▶ [What you need to do] All lines in the material below that hold "TOPTRADE" should be found and copied.

[[ Excerpted records, beginning ]]

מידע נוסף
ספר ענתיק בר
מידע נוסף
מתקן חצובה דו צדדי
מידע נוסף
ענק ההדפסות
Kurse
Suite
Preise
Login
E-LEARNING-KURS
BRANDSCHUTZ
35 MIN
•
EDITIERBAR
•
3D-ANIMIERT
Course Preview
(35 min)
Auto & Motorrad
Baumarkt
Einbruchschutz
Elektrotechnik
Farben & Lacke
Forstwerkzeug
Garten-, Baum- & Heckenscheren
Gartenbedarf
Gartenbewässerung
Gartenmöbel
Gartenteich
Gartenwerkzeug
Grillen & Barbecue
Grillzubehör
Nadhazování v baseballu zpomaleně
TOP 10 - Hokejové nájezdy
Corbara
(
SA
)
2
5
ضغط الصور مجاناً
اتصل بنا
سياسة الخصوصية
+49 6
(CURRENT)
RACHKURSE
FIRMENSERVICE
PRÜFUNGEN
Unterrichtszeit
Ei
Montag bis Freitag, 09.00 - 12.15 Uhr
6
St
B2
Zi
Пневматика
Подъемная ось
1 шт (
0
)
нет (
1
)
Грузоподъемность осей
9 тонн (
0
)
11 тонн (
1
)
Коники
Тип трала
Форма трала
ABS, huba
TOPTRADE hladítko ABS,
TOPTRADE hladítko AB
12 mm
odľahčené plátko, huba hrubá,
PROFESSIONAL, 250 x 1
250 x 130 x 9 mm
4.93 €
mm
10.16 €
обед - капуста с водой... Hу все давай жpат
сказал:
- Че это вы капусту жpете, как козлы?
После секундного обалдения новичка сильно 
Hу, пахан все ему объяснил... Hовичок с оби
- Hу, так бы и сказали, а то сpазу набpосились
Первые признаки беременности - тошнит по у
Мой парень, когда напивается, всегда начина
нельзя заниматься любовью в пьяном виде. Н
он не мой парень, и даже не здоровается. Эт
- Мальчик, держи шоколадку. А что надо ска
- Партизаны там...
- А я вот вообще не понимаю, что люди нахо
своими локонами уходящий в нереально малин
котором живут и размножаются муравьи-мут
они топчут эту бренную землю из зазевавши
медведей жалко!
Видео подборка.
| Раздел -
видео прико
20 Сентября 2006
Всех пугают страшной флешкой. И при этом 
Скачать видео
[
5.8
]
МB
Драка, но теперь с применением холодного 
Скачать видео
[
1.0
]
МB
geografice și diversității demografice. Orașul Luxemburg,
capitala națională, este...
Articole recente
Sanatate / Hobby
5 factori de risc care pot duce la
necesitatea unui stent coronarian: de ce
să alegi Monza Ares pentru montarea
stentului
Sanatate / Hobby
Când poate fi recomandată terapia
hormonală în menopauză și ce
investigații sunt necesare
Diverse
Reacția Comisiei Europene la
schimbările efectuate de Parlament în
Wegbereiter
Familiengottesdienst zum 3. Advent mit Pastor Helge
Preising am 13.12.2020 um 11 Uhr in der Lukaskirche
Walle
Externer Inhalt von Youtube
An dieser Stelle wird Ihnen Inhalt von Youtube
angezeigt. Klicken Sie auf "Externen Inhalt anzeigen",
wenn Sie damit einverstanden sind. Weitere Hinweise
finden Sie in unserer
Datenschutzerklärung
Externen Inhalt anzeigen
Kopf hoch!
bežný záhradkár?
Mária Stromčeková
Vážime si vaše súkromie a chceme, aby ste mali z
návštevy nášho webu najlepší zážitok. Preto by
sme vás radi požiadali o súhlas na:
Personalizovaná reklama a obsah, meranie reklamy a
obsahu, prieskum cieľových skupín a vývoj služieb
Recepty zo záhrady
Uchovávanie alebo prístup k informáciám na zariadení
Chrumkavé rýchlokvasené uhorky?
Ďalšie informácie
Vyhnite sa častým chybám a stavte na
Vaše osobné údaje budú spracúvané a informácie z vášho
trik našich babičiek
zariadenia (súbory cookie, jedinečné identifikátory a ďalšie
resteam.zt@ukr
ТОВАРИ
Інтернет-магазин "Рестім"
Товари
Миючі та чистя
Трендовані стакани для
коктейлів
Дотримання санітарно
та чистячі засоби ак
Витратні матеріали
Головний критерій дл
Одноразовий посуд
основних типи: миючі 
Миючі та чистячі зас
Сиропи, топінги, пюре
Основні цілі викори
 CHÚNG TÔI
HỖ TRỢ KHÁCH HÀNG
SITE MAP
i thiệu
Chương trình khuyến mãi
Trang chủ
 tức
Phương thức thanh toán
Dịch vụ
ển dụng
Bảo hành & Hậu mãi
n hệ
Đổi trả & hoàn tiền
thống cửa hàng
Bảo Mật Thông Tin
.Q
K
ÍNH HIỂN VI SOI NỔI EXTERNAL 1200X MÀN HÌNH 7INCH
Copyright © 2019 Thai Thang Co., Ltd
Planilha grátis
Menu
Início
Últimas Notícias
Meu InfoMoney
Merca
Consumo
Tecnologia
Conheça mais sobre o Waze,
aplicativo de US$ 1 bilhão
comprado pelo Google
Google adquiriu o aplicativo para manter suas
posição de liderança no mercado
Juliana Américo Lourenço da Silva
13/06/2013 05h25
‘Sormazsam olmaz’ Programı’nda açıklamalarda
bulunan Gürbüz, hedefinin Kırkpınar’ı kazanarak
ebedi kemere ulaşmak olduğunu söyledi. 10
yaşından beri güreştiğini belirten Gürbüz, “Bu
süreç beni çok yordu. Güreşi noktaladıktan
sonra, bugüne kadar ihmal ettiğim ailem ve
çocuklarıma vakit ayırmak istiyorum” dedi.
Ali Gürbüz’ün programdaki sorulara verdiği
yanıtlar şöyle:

[[ Excerpted records, end ]]

▶ [Answer for this exercise]
TOPTRADE hladítko ABS,
TOPTRADE hladítko AB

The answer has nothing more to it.